There was no way to prove what he had theorized.

Yet, were his ideas to become voice, could he disprove them? So far, the gears of his mind had failed in accomplishing such a task.

“Marc…” Too lost in thought was he that his eyes failed to pick up Sigrid rising tall before him. The moonshine of her orbs shone like the flames of a phare over his head, the two beaming with conficted emotions.

“What do you know? Tell me, please.”

One of them, he could tell, was apprehension.

His neutral expression melted before her plea. He then lowered his head and, after letting out two coughs so they would not interrupt him later on, he bent low and sat on the nest’s edge.

“Here,” the twigs popped as his palm patted his side. “I need you to listen.”

Sigrid caught the gesture and lowered herself, sitting on her butt with legs crossed in a v.

Before letting the next chapter unfold, a tongue traced Marek’s dry lips. “... I developed a theory… About this place… About you.

“And what do you think it is?"

Breathe in. Breathe out.

“In my years under the tutelage of a spellcaster, I learned that not every occultist is satisfied with just learning more spells. Several settle for a greater goal; they desire to contribute with something more tangible than mere recipes and rituals.”

Semi-slouched, he cast a sideglance at Sigrid. She looked no different than that one time he was naked in the wild.

“Beyond a controlled environment, beyond a library, laboratories are workshops. In a workshop, artists paint paintings. Carpenters carve furniture. Tailors weave dresses. For occultists, these places aren’t that different, though they found little utility in such things.

“Rather, they spent resources to create life. The motive is not always the same. They might be looking for helpers, minions, slaves, or even sentient weapons. Purpose is as variable as their form. In general, they go by the name of homunculi.

“Hoomonk— culy?”

He tilted straight. “This is a mere theory of mine, Sig, and I want to let you know that whatever mage had inhabited this place had nothing to do with what you are.”

“I… don’t understand.” Sigrid’s unnaturally stiff posture told Marek that she managed to savor a hint of truth between the recipe of words he had tossed her.

Hard swallow, audible for those who bear lupine ears. “What I’m trying to say is that this place’s former owner did not only study you. He did more than experiment with you—”

Berthram once told him that Sigrid might have been a Spirit.

The first time Marek saw her, he thought she might be a spawn of a long-gone species.

After several days travelling together, Marek had begun to think Berthram and his’ theories held the same amount of truth.

“—Sigrid. This place was not only your first home—”

But there, sitting inside a well of wonders, a workshop of questions, he realized Berthram, himself, and possibly any other settler in the North had been most certainly wrong.

“—It is your birthplace.

He saw a ripple surging across her mane, her irises growing twofold, and her head backing imperceptibly.

“The very intent behind this facade of tables, shelves, and vessels, I believe, had been _you. _You are a living being created out of occult arts.”

He had not screamed — his voice calm and firm like wind across the prairie. Throughout the whole disclosure, he remained impassive, holding back any cough that might have destroyed his resolve.

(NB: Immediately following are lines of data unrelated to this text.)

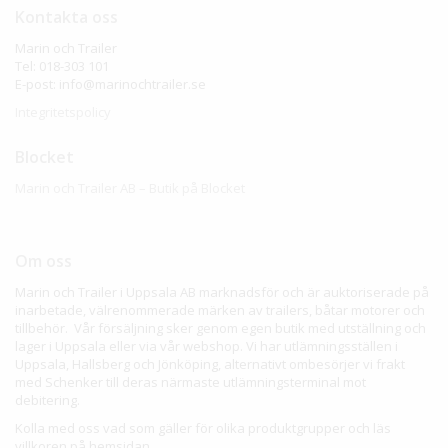
Kontakta oss
Marin och Trailer
Tel: 018-303 101
E-post: info@marinochtrailer.se
Integritetspolicy
Blocket
Marin och Trailer AB – Butik på Blocket
Om oss
Marin och Trailer i Uppsala AB marknadsför och är auktoriserade på
inarbetade, välrenommerade märken av trailers, båtar motorer och
tillbehör. Vår försäljning sker genom egen butik med utställning och
lager i Uppsala eller via vår webshop. Vi har utlämningsställen i
Uppsala, Hallsberg och Jönköping, alternativt ombesörjer vi frakt
med Schenker till deras närmaste utlämningsterminal mot
debitering.
Kolla med oss vad som gäller för olika produktgrupper och läs
villkoren på hemsidan.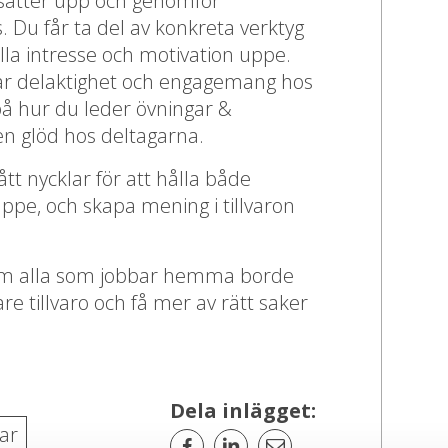
 sätter upp och genomför
. Du får ta del av konkreta verktyg
lla intresse och motivation uppe.
r delaktighet och engagemang hos
på hur du leder övningar &
n glöd hos deltagarna.
tt nycklar för att hålla både
ppe, och skapa mening i tillvaron
.
som alla som jobbar hemma borde
re tillvaro och få mer av rätt saker
Dela inlägget:
ar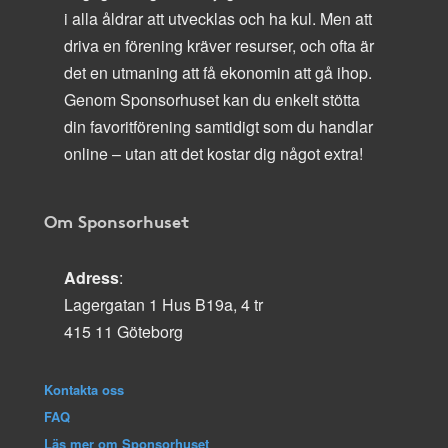
i alla åldrar att utvecklas och ha kul. Men att
driva en förening kräver resurser, och ofta är
det en utmaning att få ekonomin att gå ihop.
Genom Sponsorhuset kan du enkelt stötta
din favoritförening samtidigt som du handlar
online – utan att det kostar dig något extra!
Om Sponsorhuset
Adress
:
Lagergatan 1 Hus B19a, 4 tr
415 11 Göteborg
Kontakta oss
FAQ
Läs mer om Sponsorhuset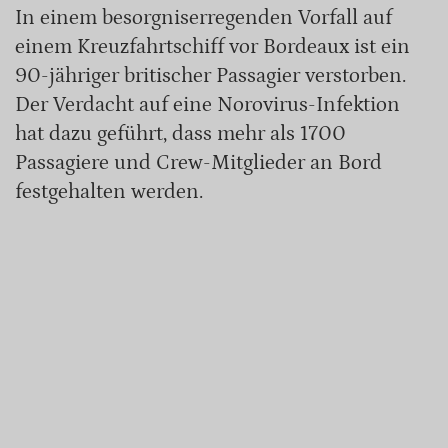
In einem besorgniserregenden Vorfall auf
einem Kreuzfahrtschiff vor Bordeaux ist ein
90-jähriger britischer Passagier verstorben.
Der Verdacht auf eine Norovirus-Infektion
hat dazu geführt, dass mehr als 1700
Passagiere und Crew-Mitglieder an Bord
festgehalten werden.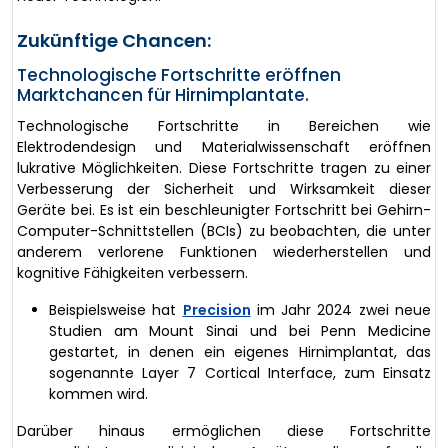
Zukünftige Chancen:
Technologische Fortschritte eröffnen
Marktchancen für Hirnimplantate.
Technologische Fortschritte in Bereichen wie
Elektrodendesign und Materialwissenschaft eröffnen
lukrative Möglichkeiten. Diese Fortschritte tragen zu einer
Verbesserung der Sicherheit und Wirksamkeit dieser
Geräte bei. Es ist ein beschleunigter Fortschritt bei Gehirn-
Computer-Schnittstellen (BCIs) zu beobachten, die unter
anderem verlorene Funktionen wiederherstellen und
kognitive Fähigkeiten verbessern.
Beispielsweise hat
Precision
im Jahr 2024 zwei neue
Studien am Mount Sinai und bei Penn Medicine
gestartet, in denen ein eigenes Hirnimplantat, das
sogenannte Layer 7 Cortical Interface, zum Einsatz
kommen wird.
Darüber hinaus ermöglichen diese Fortschritte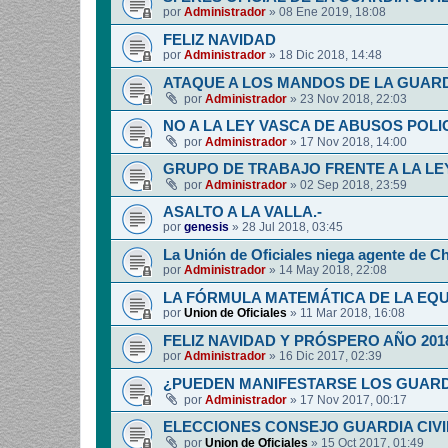
por
Administrador
»
08 Ene 2019, 18:08
FELIZ NAVIDAD
por
Administrador
»
18 Dic 2018, 14:48
ATAQUE A LOS MANDOS DE LA GUARDI
por
Administrador
»
23 Nov 2018, 22:03
NO A LA LEY VASCA DE ABUSOS POLI
por
Administrador
»
17 Nov 2018, 14:00
GRUPO DE TRABAJO FRENTE A LA LE
por
Administrador
»
02 Sep 2018, 23:59
ASALTO A LA VALLA.-
por
genesis
»
28 Jul 2018, 03:45
La Unión de Oficiales niega agente de C
por
Administrador
»
14 May 2018, 22:08
LA FÓRMULA MATEMÁTICA DE LA EQ
por
Union de Oficiales
»
11 Mar 2018, 16:08
FELIZ NAVIDAD Y PRÓSPERO AÑO 201
por
Administrador
»
16 Dic 2017, 02:39
¿PUEDEN MANIFESTARSE LOS GUARDIA
por
Administrador
»
17 Nov 2017, 00:17
ELECCIONES CONSEJO GUARDIA CIV
por
Union de Oficiales
»
15 Oct 2017, 01:49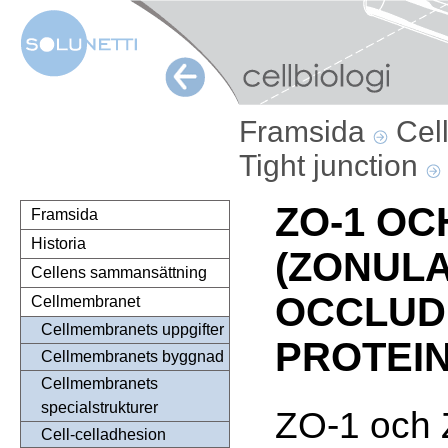
Framsida
Cel
Tight junction
ZO-1 OC
Framsida
Historia
(ZONUL
Cellens sammansättning
OCCLUD
Cellmembranet
Cellmembranets uppgifter
PROTEIN
Cellmembranets byggnad
Cellmembranets
specialstrukturer
ZO-1 och
Cell-celladhesion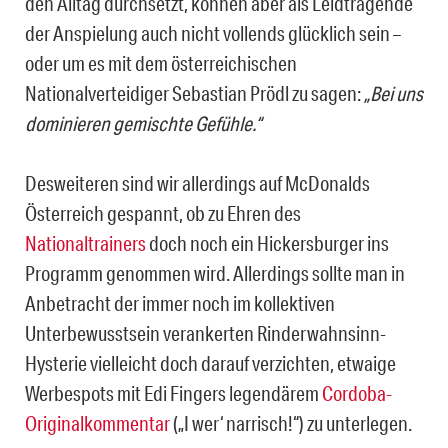
den Alltag durchsetzt, können aber als Leidtragende
der Anspielung auch nicht vollends glücklich sein –
oder um es mit dem österreichischen
Nationalverteidiger Sebastian Prödl zu sagen:
„Bei uns
dominieren gemischte Gefühle.“
Desweiteren sind wir allerdings auf McDonalds
Österreich gespannt, ob zu Ehren des
Nationaltrainers
doch noch ein Hickersburger ins
Programm genommen wird. Allerdings sollte man in
Anbetracht der immer noch im kollektiven
Unterbewusstsein verankerten Rinderwahnsinn-
Hysterie vielleicht doch darauf verzichten, etwaige
Werbespots mit Edi Fingers legendärem
Cordoba-
Originalkommentar
(„I wer‘ narrisch!“) zu unterlegen.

Yet, deep inside, he felt he had burst with ire, as if any word was purposely fashioned to hurt her as it was to mock her very existence.

It was like driving Dalavut deep into her all over again, except he had full control and awareness of his actions.

When silence settled between the two, it felt like a pause after a firecracker.

Cold could not keep a sweat from breaking off his forehead. As for the monstress, without any of her animalesque demeanor or birdlike chirps, reading the air around her was next to impossible.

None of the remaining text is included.